Following surgery for hip hypermobility, patients are restricted from external rotation and hyperextension for 21 to 28 days postoperatively. To prevent hyperextension, the brace should be locked at 0 degree of extension. External rotation boots or bracing may be used while sleeping or lying supine to prevent natural inclination of the hips to roll into external rotation (Fig. 52.2). Capsular plication recipients should externally rotate or hyperextend the hip for the 18 to 21 days following surgery depending on quality of capsular tissue, presence of hypermobility, and dysplasia. Progression to neutral extension while lying supine and with brace to prevent naturally occurring external rotation is recommended by the end of the first postoperative week to prevent hip flexor contractures (19).

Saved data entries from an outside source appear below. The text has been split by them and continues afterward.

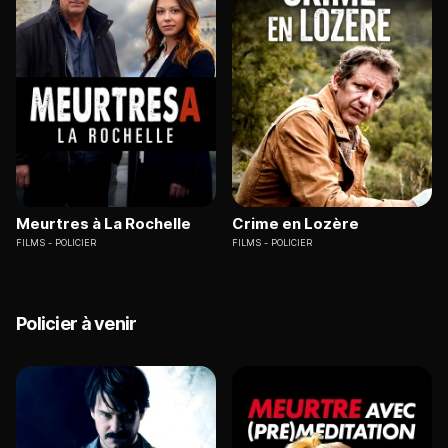
Meurtres à La Rochelle
Crime en Lozère
FILMS
POLICIER
FILMS
POLICIER
Policier à venir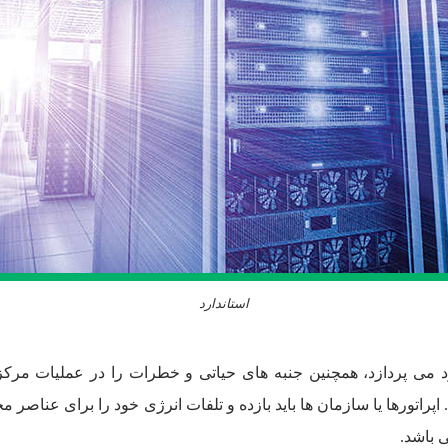
استاندارد
 طراحی است. اپراتورها یا سازمان ها باید بازده و تلفات انرژی خود را برای عن
ی باشد.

It is also important to achieve extension to 0 degree to normalize gait even while on crutches. There are no weight-bearing restrictions following a capsular plication.
Last, following surgery for the treatment of hip dysplasia, the patient should be braced at 15 degrees of abduction to increase the stability of the joint during early healing. Starting at week 3, the abduction restriction can be decreased 5 degrees per week to prevent contraction of the abductors.